As the day goes on and the storm grows, her concerns melt into one steady pulse of fear for her husband. Twice she picks up the phone, about to call the highway patrol, but such a call seems like an admission that things have gone too horribly wrong. She feels the sheen of dread, a petrification, as if her insides might turn to stone: the sense that Avis could not survive — not as a whole person — without him. The fear of losing Brian subsumes and encapsulates all the rest, spelling out her world, her understanding of loss. She sits on the edge of the living room couch staring at the black street, and the feeling of it spills through her, thoughts disjointed and dark as syllables.

This hurricane seems worse than any she can remember — even Andrew, which they’d lived through as a family. The thunder sounds as if it caroms inside a metal barrel — the house shakes from its force. The hurricane wind, which usually drives against the south end of the house, seems wily and demonic, coming from one, then another direction. Power lines sway and snap free and rain skirts the street forming a minor river. The wind masks all other sounds as Avis calls Brian’s cell again: its unanswered ring like a stone’s echo in a well. The wind starts to drive needles of rain through the window seams and under the front door. Avis grabs bath towels and a bucket but she can’t stay ahead of it. She blames herself for the mess of rain-water: she’d repeatedly complained to Brian that she hated the idea of encasing their house in shutters, “closeting” themselves in darkness: now the floor and carpets along the south side of the house are soaked. This happened in much the same way, she senses, that she’s brought this isolation on herself — her chronic retreat, training him, in essence, to leave her.

Late in the afternoon, Avis sees a watery flash of headlights out front: standing quickly, she is almost faint with relief.

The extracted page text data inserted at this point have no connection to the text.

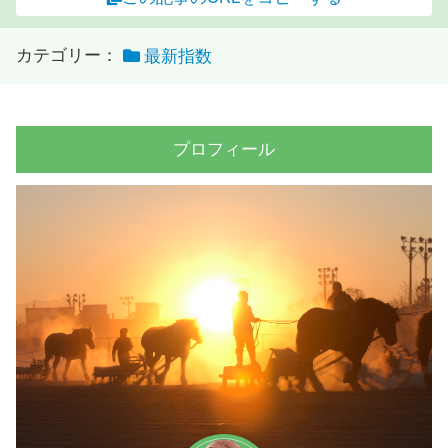
カテゴリー：
最新指数
プロフィール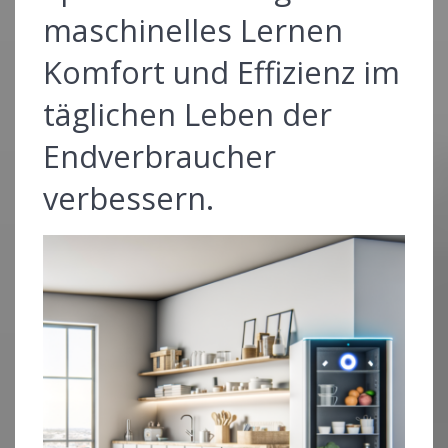
maschinelles Lernen
Komfort und Effizienz im
täglichen Leben der
Endverbraucher
verbessern.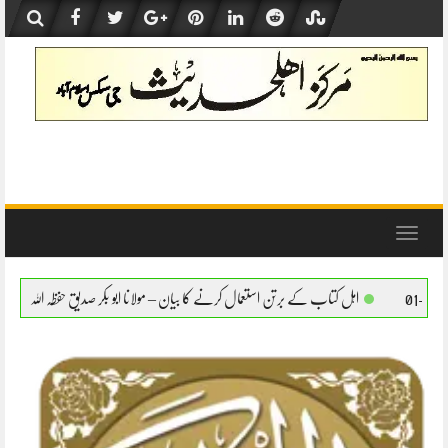
Skip
to
content
Toggle
navigation
برتن استعمال کرنے کا بیان – مولانا ابو بکر صدیق حفظہ اللہ
اہل کتاب کے برتن استعمال کر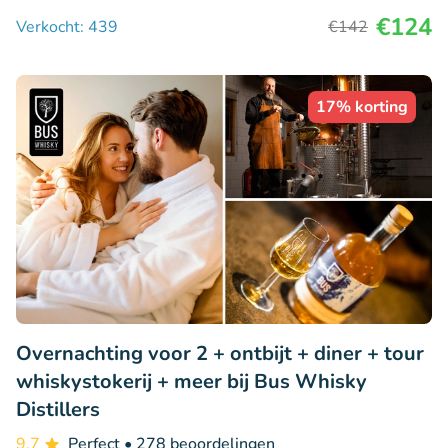
€124
Verkocht: 439
€142
17% korting
Overnachting voor 2 + ontbijt + diner + tour
whiskystokerij + meer bij Bus Whisky
Distillers
9.7
Perfect
• 278 beoordelingen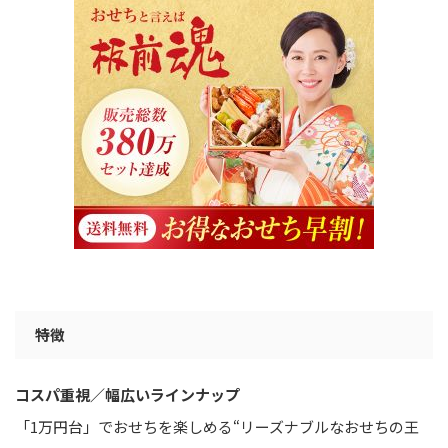
特徴
コスパ重視／幅広いラインナップ
「1万円台」でおせちを楽しめる“リーズナブルなおせちの王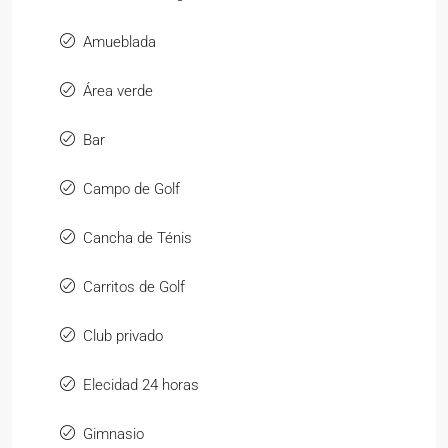
Amueblada
Área verde
Bar
Campo de Golf
Cancha de Ténis
Carritos de Golf
Club privado
Elecidad 24 horas
Gimnasio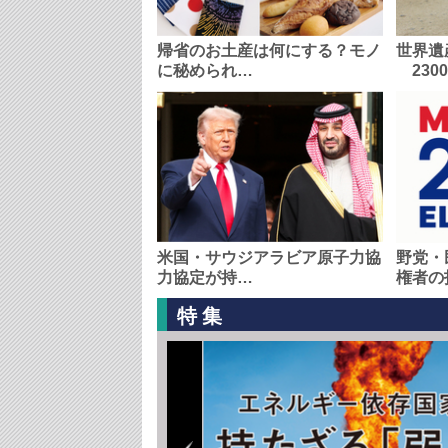
帰省のお土産は何にする？モノ
世界遺
に秘められ…
230
米国・サウジアラビア原子力協
野党・
力協定が持…
権者の
特集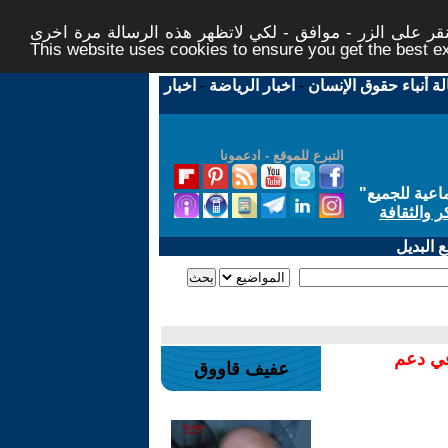
ر على الزر - موافق - لكي لاتظهر هذه الرسالة مرة اخرى -
This website uses cookies to ensure you get the best 
لة أنباء حقوق الإنسان
-
اخبار الرياضة
-
اخبار
التبرع للموقع - ادعمونا
اعية للجميع
"
ر والثقافة
 البديل
في دعم
عفيف قاووق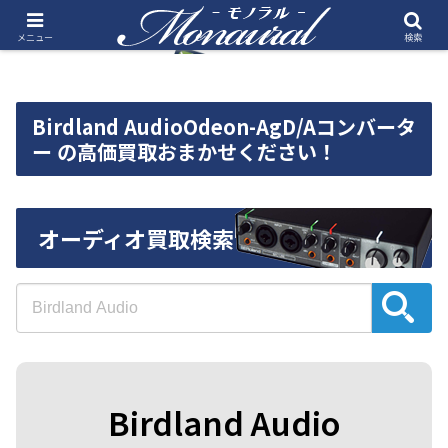
メニュー
検索
Birdland AudioOdeon-AgD/Aコンバータ
ー の高価買取おまかせください！
オーディオ買取検索
Birdland Audio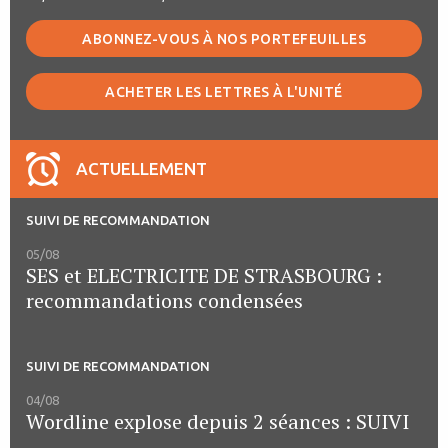
ABONNEZ-VOUS À NOS PORTEFEUILLES
ACHETER LES LETTRES À L'UNITÉ
ACTUELLEMENT
SUIVI DE RECOMMANDATION
05/08
SES et ELECTRICITE DE STRASBOURG :
recommandations condensées
SUIVI DE RECOMMANDATION
04/08
Wordline explose depuis 2 séances : SUIVI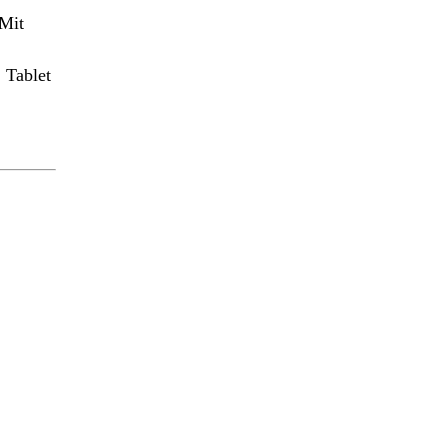
 Mit
 Tablet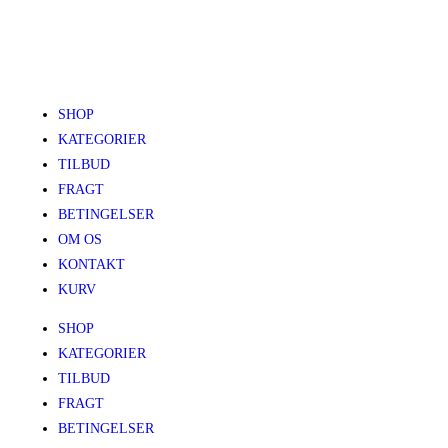
SHOP
KATEGORIER
TILBUD
FRAGT
BETINGELSER
OM OS
KONTAKT
KURV
SHOP
KATEGORIER
TILBUD
FRAGT
BETINGELSER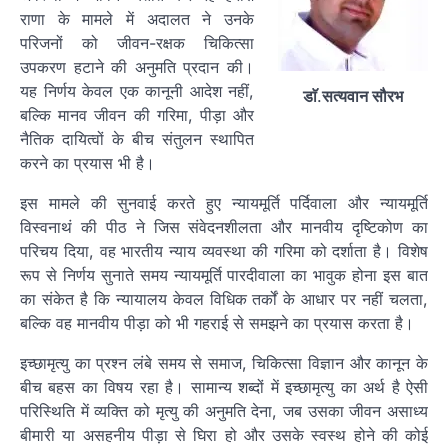
राणा के मामले में अदालत ने उनके
परिजनों को जीवन-रक्षक चिकित्सा
उपकरण हटाने की अनुमति प्रदान की।
यह निर्णय केवल एक कानूनी आदेश नहीं,
डाॅ
.
सत्यवान सौरभ
बल्कि मानव जीवन की गरिमा, पीड़ा और
नैतिक दायित्वों के बीच संतुलन स्थापित
करने का प्रयास भी है।
इस मामले की सुनवाई करते हुए न्यायमूर्ति पर्दिवाला और न्यायमूर्ति
विस्वनाथं की पीठ ने जिस संवेदनशीलता और मानवीय दृष्टिकोण का
परिचय दिया, वह भारतीय न्याय व्यवस्था की गरिमा को दर्शाता है। विशेष
रूप से निर्णय सुनाते समय न्यायमूर्ति पारदीवाला का भावुक होना इस बात
का संकेत है कि न्यायालय केवल विधिक तर्कों के आधार पर नहीं चलता,
बल्कि वह मानवीय पीड़ा को भी गहराई से समझने का प्रयास करता है।
इच्छामृत्यु का प्रश्न लंबे समय से समाज, चिकित्सा विज्ञान और कानून के
बीच बहस का विषय रहा है। सामान्य शब्दों में इच्छामृत्यु का अर्थ है ऐसी
परिस्थिति में व्यक्ति को मृत्यु की अनुमति देना, जब उसका जीवन असाध्य
बीमारी या असहनीय पीड़ा से घिरा हो और उसके स्वस्थ होने की कोई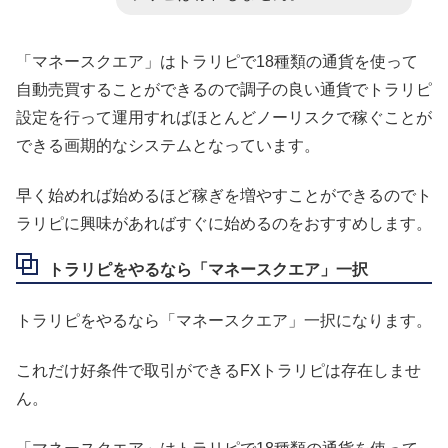
「マネースクエア」はトラリピで18種類の通貨を使って
自動売買することができるので調子の良い通貨でトラリピ
設定を行って運用すればほとんどノーリスクで稼ぐことが
できる画期的なシステムとなっています。
早く始めれば始めるほど稼ぎを増やすことができるのでト
ラリピに興味があればすぐに始めるのをおすすめします。
トラリピをやるなら「マネースクエア」一択
トラリピをやるなら「マネースクエア」一択になります。
これだけ好条件で取引ができるFXトラリピは存在しませ
ん。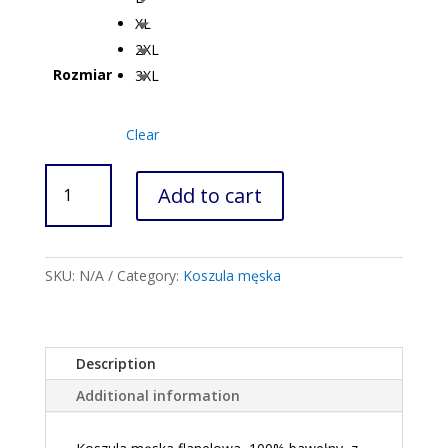
XL
2XL
Rozmiar
3XL
Clear
KOSZULA
Add to cart
MĘSKA
MASSARO
quantity
SKU:
N/A
Category:
Koszula męska
Description
Additional information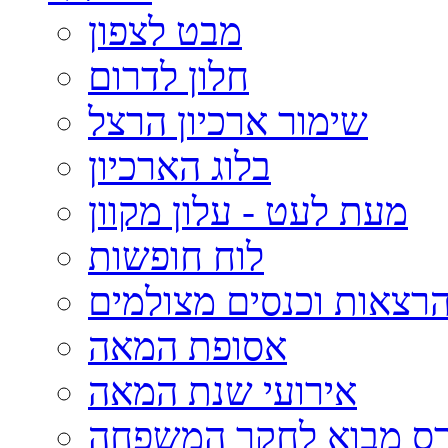
מבט לצפון
חלון לדרום
שימור ארכיון הרצל
בלוג הארכיון
מעת לעט - עלון מקוון
לוח חופשות
רצאות וכנסים מצולמים
אסופת המאה
אירועי שנת המאה
רס מבוא לחקר המשפחה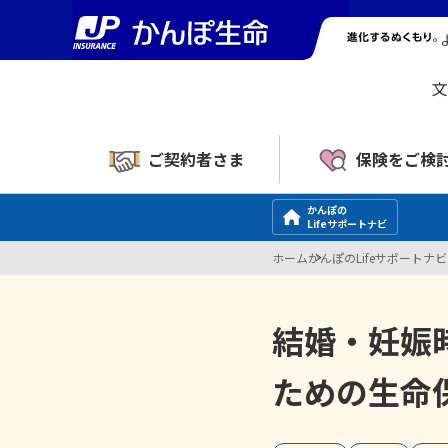
文
ご契約者さま
保険をご検
かんぽの
Lifeサポートナビ
ホーム
かんぽのLifeサポートナビ
結婚・妊娠
ための生命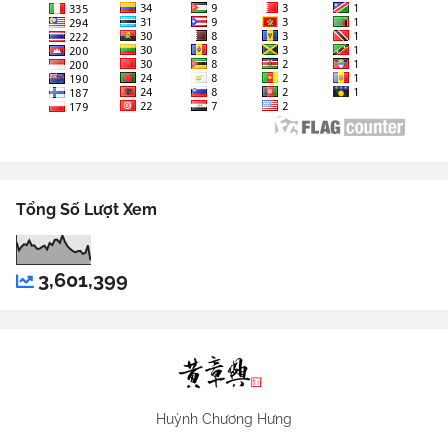
Tổng Số Lượt Xem
3,601,399
Huỳnh Chương Hưng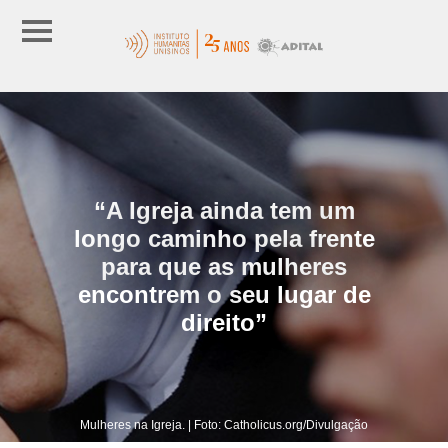
“A Igreja ainda tem um
longo caminho pela frente
para que as mulheres
encontrem o seu lugar de
direito”
Mulheres na Igreja. | Foto: Catholicus.org/Divulgação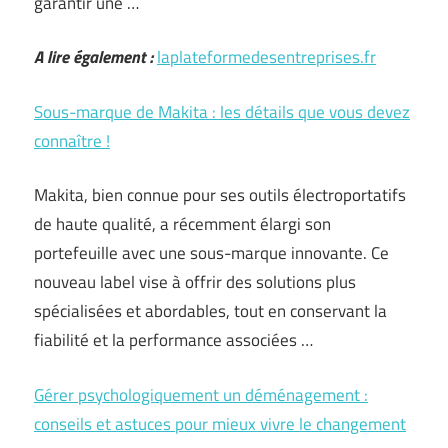
garantir une …
A lire également :
laplateformedesentreprises.fr
Sous-marque de Makita : les détails que vous devez
connaître !
Makita, bien connue pour ses outils électroportatifs
de haute qualité, a récemment élargi son
portefeuille avec une sous-marque innovante. Ce
nouveau label vise à offrir des solutions plus
spécialisées et abordables, tout en conservant la
fiabilité et la performance associées …
Gérer psychologiquement un déménagement :
conseils et astuces pour mieux vivre le changement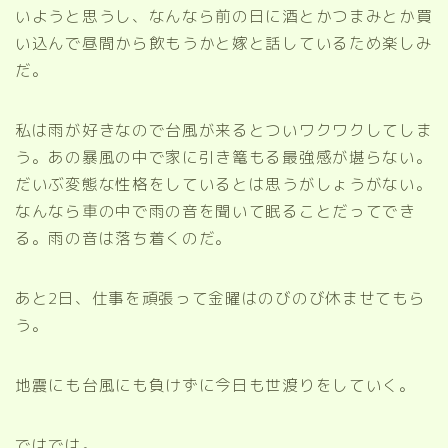
いようと思うし、なんなら前の日に酒とかつまみとか買
い込んで昼間から飲もうかと嫁と話しているため楽しみ
だ。
私は雨が好きなので台風が来るとついワクワクしてしま
う。あの暴風の中で家に引き篭もる最強感が堪らない。
だいぶ変態な性格をしているとは思うがしょうがない。
なんなら車の中で雨の音を聞いて眠ることだってでき
る。雨の音は落ち着くのだ。
あと2日、仕事を頑張って金曜はのびのび休ませてもら
う。
地震にも台風にも負けずに今日も世渡りをしていく。
ではでは。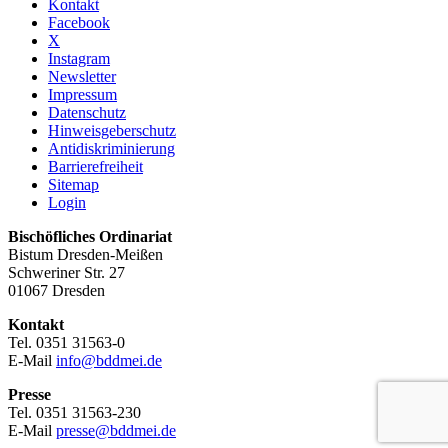
Kontakt
Facebook
X
Instagram
Newsletter
Impressum
Datenschutz
Hinweisgeberschutz
Antidiskriminierung
Barrierefreiheit
Sitemap
Login
Bischöfliches Ordinariat
Bistum Dresden-Meißen
Schweriner Str. 27
01067 Dresden
Kontakt
Tel. 0351 31563-0
E-Mail
info@bddmei.de
Presse
Tel. 0351 31563-230
E-Mail
presse@bddmei.de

Brian straggles in the door, rain streaming from his face and collar. He’d had to park in the driveway — the garage opener shorted out. “I tried to call — the cells are useless. Oh my God — you wouldn’t believe—”

She wraps her arms around the compass of his back, filled with joy. He presses his cold face into her neck, then looks at her, his hair dripping. “I thought I’d left the office with plenty of time but the storm came up so fast it was like a bomb. Traffic was dead in the street. I’ve been stuck on the Dixie seems like days.” Avis smells dampness on him all the way to the silk lining of his jacket. She peels off his jacket and shirt and drapes these over the shower door. She sits him on the couch and rumples a towel on his dripping hair: his face has that long, earnest sweetness she remembers from their lovestruck college days. Her thoughts flicker to the long-ago tutoring sessions in her apartment on North Aurora Street — how she tried to get Brian to kiss her, how he was so concerned that she master the principles of economic theory. An emotional history like a fire they’d carried between them, seeming to dwindle, then rekindling and leaping, all the gas rings on the stove turned up high.

Brian reaches up to her hands as she dries his hair: she bends and kisses the top of his head. They remain together on the couch as the lights flicker off, then on, then finally go out for the night. The terrible hollow booming and shaking goes on; at one point the door and windows rattle insanely, as if some gigantic force were trying to invade. Avis sits with her head tilted low against Brian’s chest and listens to the storm within the walls of his body.